The NRC was run on this data, firstly with 2 spatial bands of width 200 metres and 2 temporal bands of width 3 days. The NRC gives the following output for the observed contingency table:

| &nbsp;        |  0 to 3 | 4 to 6 |
|---------------|---------|--------|
| Same location | 0     | 0    |
| 1 to 200      | 0     | 1    |
| 201 to 400    | 0     | 0    |

In this case, the single pair has been categorised as falling within the '4 to 6 days' category, although the events are only 3 days apart.

The equivalent issue can also be seen in the spatial dimension: running the same procedure but instead with a spatial bandwidth of 100 metres gives:

| &nbsp;        |  0 to 3 | 4 to 6 |
|---------------|---------|--------|
| Same location | 0     | 0    |
| 1 to 100      | 0     | 0    |
| 101 to 200    | 0     | 1    |

In this case, the spatial separation between the events has been categorised as '101 to 200 metres'.

## Implications

Conceptually, the issue with the NRC is not an issue of labelling, since the labels correctly reflect the parameters specified by the user; rather, the issue is with the underlying calculations. The results do not correspond to those requested by the user, in the sense that they are out by 1 unit.
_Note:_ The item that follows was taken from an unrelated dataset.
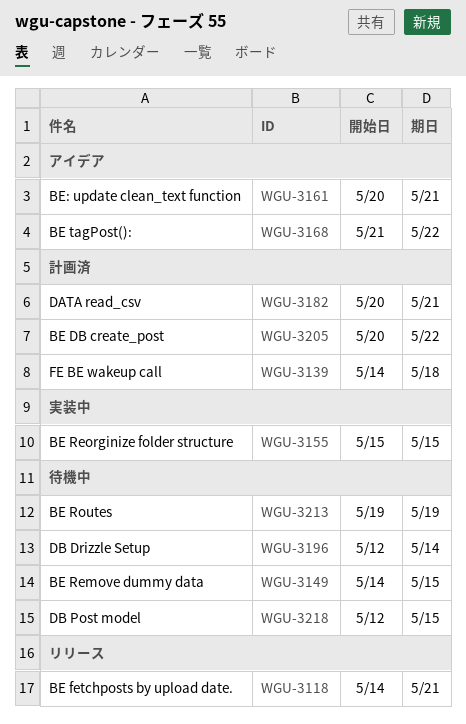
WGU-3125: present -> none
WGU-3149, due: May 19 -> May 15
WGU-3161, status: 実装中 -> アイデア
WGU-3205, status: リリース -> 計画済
In practical terms, this issue is much more significant in the temporal dimension than the spatial dimension: the scales involved mean that a difference of one metre (or one foot, *etc*) is of little significance in analysis of this type. Since many studies employ temporal bandwidths between 1 and 7 days, however, the issue represents a much more substantial discrepancy. In particular, since the largest (and most practically consequential) effects are typically found at the shortest scales, the most notable implications are in the initial bands.

The apparent issue means that results generated using the NRC which refer to an effect at '0 to 3 days', for example, actually reflect the effect at '0 to 2 days' (strictly this is 'less than 3 days', but since the NRC operates with date information only, these are equivalent). Since it is almost ubiquitous in data that clustering effects decay over time, this means that reported results for these initial temporal bands are likely to over-estimate the true values (with respect to both significance and effect size). Equivalently, when the NRC is used to estimate the extent of a clustering pattern (i.e. identify the period of time over which a significant pattern exists), this is also likely to be over-estimated.

Because the temporal decay is particularly pronounced at short timescales, the over-estimation described here is likely to be greatest when short temporal bands are used: the difference in effect between '0 to 2 days' and '0 to 1 day' is greater than that between '0 to 7 days' and '0 to 6 days', for example. In general, therefore, the risk and extent of over-estimation is likely to be highest in applications of the NRC that employ these particularly short bandwidths.